Faktalucka #14 - Aisha och Zainubs berättelser

tisdag 24 december 2013
Aisha, 18 år
THEY are the tragic faces of child marriage; expected to cook, clean, engage in sexual activity and perform any other duty their husbands want. They are beaten and abused for refusing. They were also just 10 years old when they were sold or forced into marriage. While most Australian girls this age are busy being children, child brides Aisha and Zainub (not their real names) were used as a commodity by their husbands and families. Neither girl had any idea of the abuse, rape and desperation that lay ahead when they were married.

Both have spoken exclusively to news.com.au in a bid to highlight the grim reality of being forced to live as a child bride. Here are their stories in their own words as translated by Yasmin Gull, regional manager, Khwendo Kor, Bannu, Pakistan, and transcribed via Amnesty Australia's Sarah Saleh.

Aisha, 18 

I got married when I was just 10. At the time of the marriage, my husband was a school student, just 16 years old".
"My father had a second wife and he had a conflict with them, so he gave me away in order to settle the conflict with the second wife's family.
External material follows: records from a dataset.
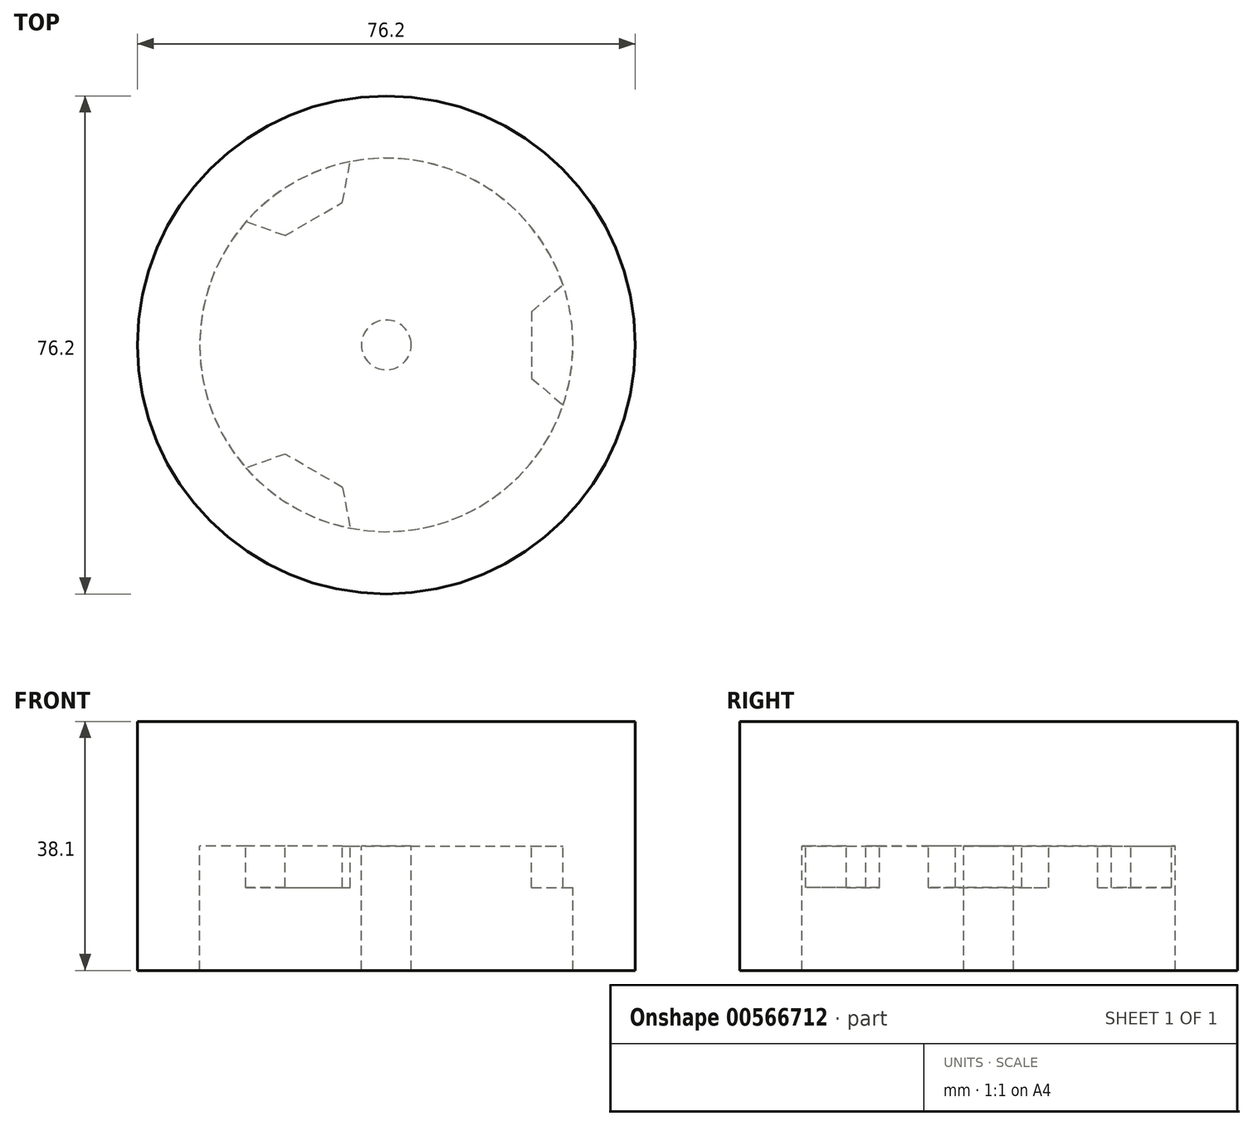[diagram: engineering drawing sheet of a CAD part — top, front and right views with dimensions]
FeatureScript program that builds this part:
annotation { "Feature Type Name" : "Feature", "Feature Type Description" : "" }
export const myFeature = defineFeature(function(context is Context, id is Id, definition is map)
    precondition{}
    {
        {
            var Q0;
            Q0=qCreatedBy(makeId("Front.planeOp"),FACE);
            var sketch = newSketch(context, id + "F0", { "sketchPlane" : qUnion([Q0])});
            skLineSegment(sketch, "E0", {"start": v(0, 0) * mm, "end": v(28.58, 0) * mm});
            skLineSegment(sketch, "E1", {"start": v(28.58, 0) * mm, "end": v(28.58, -19.05) * mm});
            skLineSegment(sketch, "E2", {"start": v(28.58, -19.05) * mm, "end": v(38.1, -19.05) * mm});
            skLineSegment(sketch, "E3", {"start": v(38.1, -19.05) * mm, "end": v(38.1, 19.05) * mm});
            skLineSegment(sketch, "E4", {"start": v(38.1, 19.05) * mm, "end": v(0, 19.05) * mm});
            skLineSegment(sketch, "E5", {"start": v(0, 19.05) * mm, "end": v(0, 0) * mm});
            skLineSegment(sketch, "E6", {"start": v(0, 0) * mm, "end": v(0, -19.05) * mm});
            skLineSegment(sketch, "E7", {"start": v(0, -19.05) * mm, "end": v(3.81, -19.05) * mm});
            skLineSegment(sketch, "E8", {"start": v(3.81, -19.05) * mm, "end": v(3.81, 0) * mm});
            skSolve(sketch);
        }
        {
            var Q0;
            Q0 = qSketchRegion(id + "F0", true);
            var Q1;
            Q1=sQuery(id+"F0.wireOp",EDGE,"E5");
            revolve(context, id + "F1", {"entities" : qUnion([Q0]), "axis" : qUnion([Q1]), "revolveType" : RevolveType.FULL});
        }
        {
            var Q0;
            Q0=makeQuery(id+"F1.opRevolve","SWEPT_FACE",FACE,{"disambiguationData":[OSD([sQuery(id+"F0.wireOp",EDGE,"E0")])]});
            var sketch = newSketch(context, id + "F2", { "sketchPlane" : qUnion([Q0])});
            skLineSegment(sketch, "E9", {"start": v(28.58, 0) * mm, "end": v(22.23, 0) * mm});
            skLineSegment(sketch, "E10", {"start": v(22.23, 0) * mm, "end": v(22.23, 5.08) * mm});
            skLineSegment(sketch, "E11", {"start": v(22.23, 5.08) * mm, "end": v(27.05, 9.2) * mm});
            skLineSegment(sketch, "E12", {"start": v(22.23, 0) * mm, "end": v(22.23, -5.08) * mm});
            skLineSegment(sketch, "E13", {"start": v(22.23, -5.08) * mm, "end": v(27.05, -9.2) * mm});
            skLineSegment(sketch, "E14.1.0", {"start": v(-11.11, -19.25) * mm, "end": v(-6.71, -21.79) * mm});
            skLineSegment(sketch, "E14.1.1", {"start": v(-11.11, -19.25) * mm, "end": v(-15.51, -16.7) * mm});
            skLineSegment(sketch, "E14.1.2", {"start": v(-6.71, -21.79) * mm, "end": v(-5.55, -28.03) * mm});
            skLineSegment(sketch, "E14.1.3", {"start": v(-15.51, -16.7) * mm, "end": v(-21.5, -18.82) * mm});
            skLineSegment(sketch, "E14.2.0", {"start": v(-11.11, 19.25) * mm, "end": v(-15.51, 16.7) * mm});
            skLineSegment(sketch, "E14.2.1", {"start": v(-11.11, 19.25) * mm, "end": v(-6.71, 21.79) * mm});
            skLineSegment(sketch, "E14.2.2", {"start": v(-15.51, 16.7) * mm, "end": v(-21.5, 18.82) * mm});
            skLineSegment(sketch, "E14.2.3", {"start": v(-6.71, 21.79) * mm, "end": v(-5.55, 28.03) * mm});
            skPoint(sketch, "E14.center", {"position": v(0, 0) * mm});
            skLineSegment(sketch, "E14.anchor1", {"start": v(0, 0) * mm, "end": v(22.23, 0) * mm, "construction": true});
            skLineSegment(sketch, "E14.anchor2", {"start": v(0, 0) * mm, "end": v(-11.11, 19.25) * mm, "construction": true});
            skLineSegment(sketch, "E15.1.4", {"start": v(0, 0) * mm, "end": v(-11.11, -19.25) * mm, "construction": true});
            skSolve(sketch);
        }
        {
            var Q0;
            Q0=makeQuery(id+"F2.imprint","IMPRINT",FACE,{"disambiguationData":[TD([[makeQuery(id+"F2.imprint","IMPRINT",EDGE,{"derivedFrom":sQuery(id+"F2.wireOp",EDGE,"E14.2.0")}),-1.0]])]});
            var Q1;
            {var subQ0=sQuery(id+"F2.wireOp",EDGE,"E9");Q1=makeQuery(id+"F2.imprint","IMPRINT",FACE,{"disambiguationData":[TD([[makeQuery(id+"F2.imprint","IMPRINT",EDGE,{"derivedFrom":subQ0}),-1.0]])]});}
            var Q2;
            {var subQ0=sQuery(id+"F2.wireOp",EDGE,"E9");Q2=makeQuery(id+"F2.imprint","IMPRINT",FACE,{"disambiguationData":[TD([[makeQuery(id+"F2.imprint","IMPRINT",EDGE,{"derivedFrom":subQ0}),1.0]])]});}
            var Q3;
            Q3=makeQuery(id+"F2.imprint","IMPRINT",FACE,{"disambiguationData":[TD([[makeQuery(id+"F2.imprint","IMPRINT",EDGE,{"derivedFrom":sQuery(id+"F2.wireOp",EDGE,"E14.1.0")}),-1.0]])]});
            extrude(context, id + "F3", {"entities" : qUnion([Q0, Q1, Q2, Q3]), "operationType" : NewBodyOperationType.ADD, "depth" : 6.35 * mm, "offsetDistance" : 25.4 * mm});
        }
    });
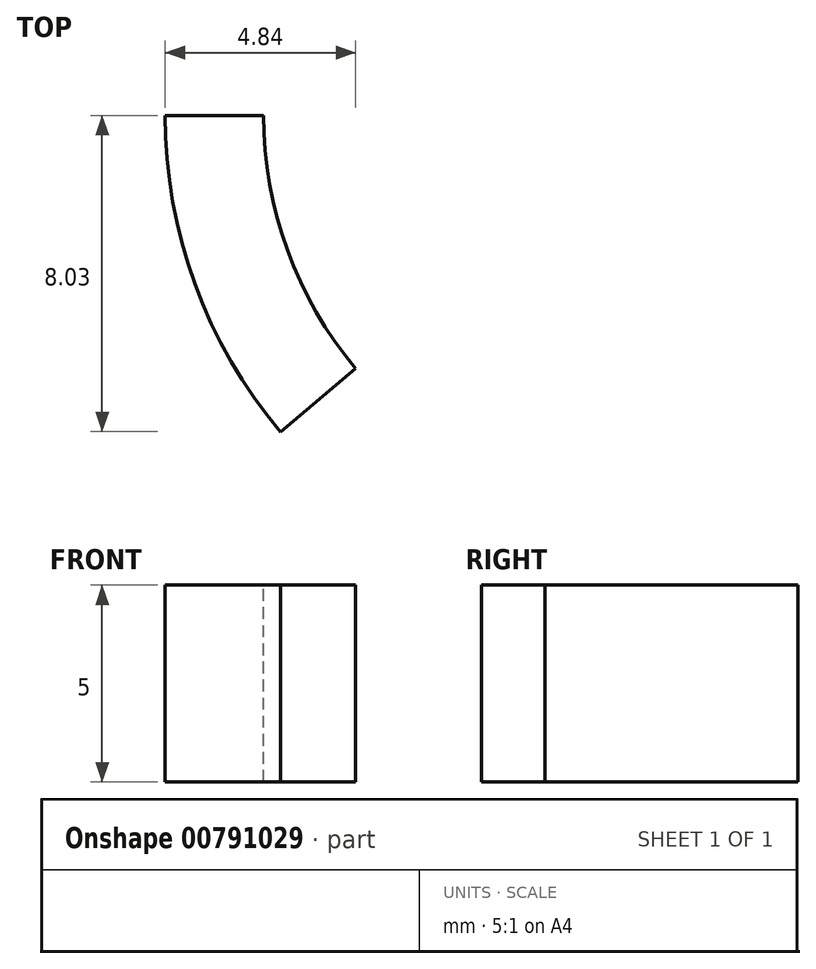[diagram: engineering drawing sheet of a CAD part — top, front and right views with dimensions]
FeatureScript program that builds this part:
annotation { "Feature Type Name" : "Feature", "Feature Type Description" : "" }
export const myFeature = defineFeature(function(context is Context, id is Id, definition is map)
    precondition{}
    {
        {
            var Q0;
            Q0=qCreatedBy(makeId("Front.planeOp"),FACE);
            var sketch = newSketch(context, id + "F0", { "sketchPlane" : qUnion([Q0])});
            skLineSegment(sketch, "E0.bottom", {"start": v(0, 0) * mm, "end": v(-2.5, 0) * mm});
            skLineSegment(sketch, "E0.top", {"start": v(0, 5) * mm, "end": v(-2.5, 5) * mm});
            skLineSegment(sketch, "E0.left", {"start": v(0, 0) * mm, "end": v(0, 5) * mm});
            skLineSegment(sketch, "E0.right", {"start": v(-2.5, 0) * mm, "end": v(-2.5, 5) * mm});
            skLineSegment(sketch, "E1", {"start": v(0, 0) * mm, "end": v(10, 0) * mm});
            skLineSegment(sketch, "E2", {"start": v(10, 0) * mm, "end": v(10, 21.04) * mm});
            skSolve(sketch);
        }
        {
            var Q0;
            Q0 = qSketchRegion(id + "F0", true);
            var Q1;
            Q1=sQuery(id+"F0.wireOp",EDGE,"E2");
            revolve(context, id + "F1", {"surfaceOperationType" : NewSurfaceOperationType.NEW, "entities" : qUnion([Q0]), "axis" : qUnion([Q1]), "revolveType" : RevolveType.ONE_DIRECTION, "angle" : 40 * degree});
        }
    });
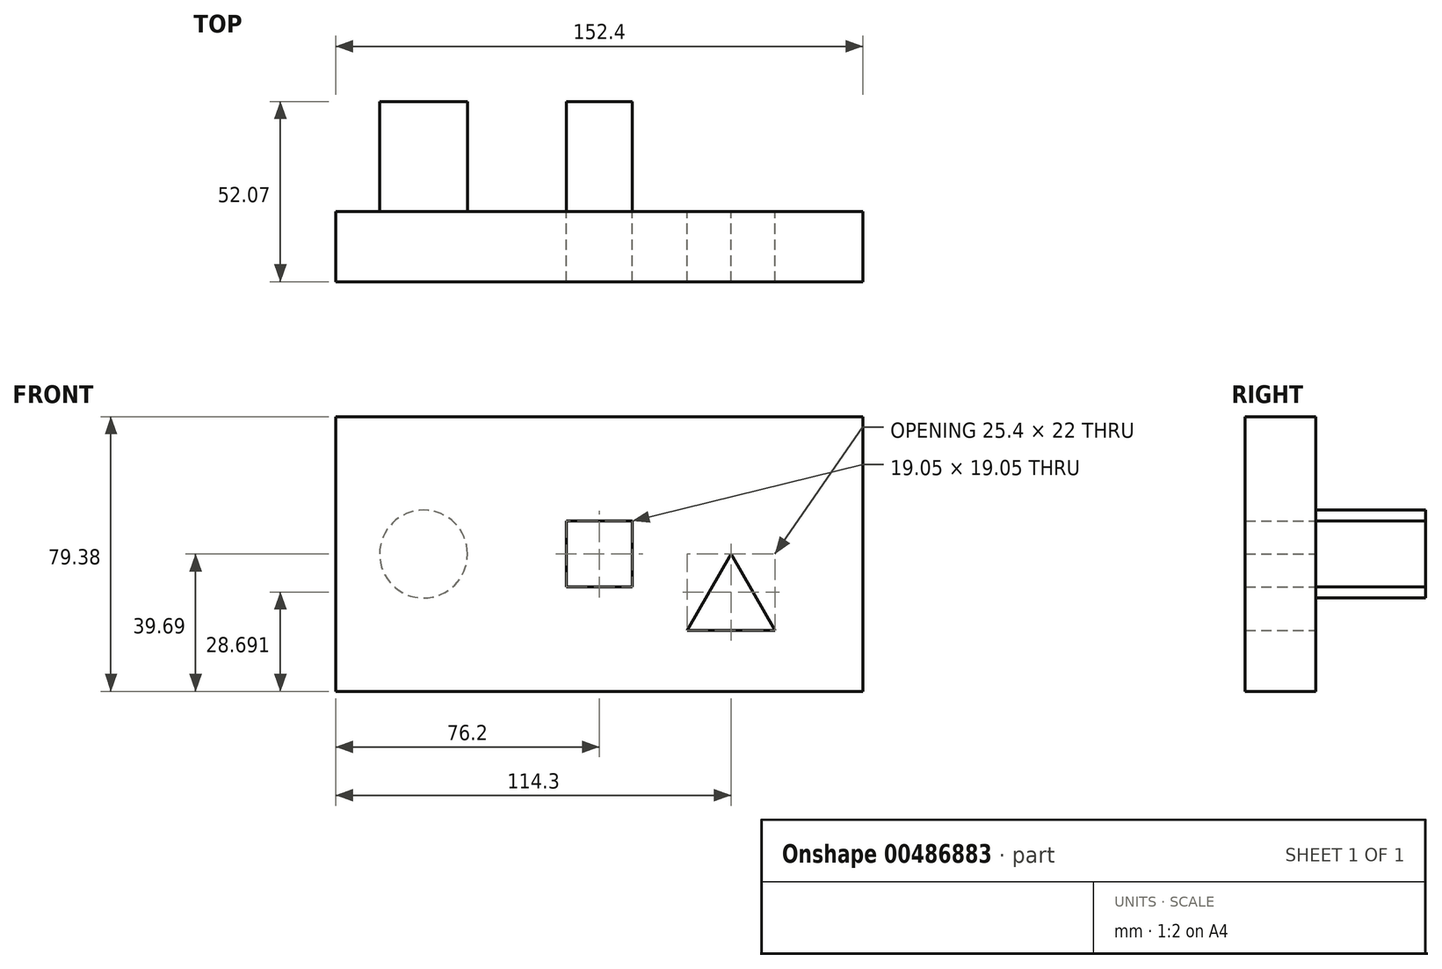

The marriage was arranged by family, it was not a forced marriage - but I was a little girl at the time, I did not know the meaning of marriage and accepted it because I did not know any better".
My husband was really harsh with me because of the fact that I did not know what a marriage was, and what the duties of a wife were. He wanted a sexual relationship but I did not even know what that was at the time, and so he started beating me to get it. My hand was fractured, and also my eyes suffered injuries and were severely affected from the beatings. Very early on in the marriage, I fell pregnant twice. Both children died due to my extremely young age.

No one could help me - everyone remained silent. I guess they thought this is a tradition - that every woman should be beaten by her husband and this is his right to get his demands, to get what he wants. I did not escape - I compromised with him and stayed for the sake of two children we now have (two more, after the first two died).

My children are the reason I have stayed. And my father is old now, I can't hurt him by leaving so I will stay - it's tradition. This is a tradition here in my village (in the Bannu district). Most females get married at 10-12 years old. "What I would say to other young girls in your position is never get married at an early age.
"If you do you will have psychological problems like I do. I don't get to live like other girls my age - and I never will." 
We need financial help, we need centres in this village - where we can be taught skills and work, and earn money for our families so we don't have to be sold as child brides. We also need mental health institutions so people with mental health issues like me can recover.


Zainub, 13 

I got married at 10 - and my husband was 14 at the time.
"My father forced me to get married. I was married early - because we are very poor and my father needed money. As the oldest girl (we are a very poor, very large family of nine children), I was sold off".
I was very innocent at the time, they pressured me into it so I accepted. But I was also very afraid because I did not know anything and definitely did not know the meaning of marriage. I have been very unhappy in this marriage. The only reason my husband's family married their son to me was because they needed a servant - that's all I was to them ... I got no education like other young girls. "
It severely affected my health, and nobody attended to me. His family treated me like a servant and my husband and father in law regularly beat me up. My husband wanted 'sex' from me - but I could not understand what this was, what he wanted ... so he forced himself on me".
And he beat me up for trying to refuse. "I escaped from my in-laws, I called my mother to come here and take me back home to my parents because here I was abused, hit and they treated me badly in every way. I will never go back to my husband's house.
"But we are still married - my in-laws refuse to give me a divorce, until I pay back the dowry - which is too expensive for my family (40,000 rupees - around $400)." 
Please tell my message to other young girls that they should never get married so early, and should complete their education. "This type of marriage at such an early age has a really bad effect on mind and body - and has led to mental health issues."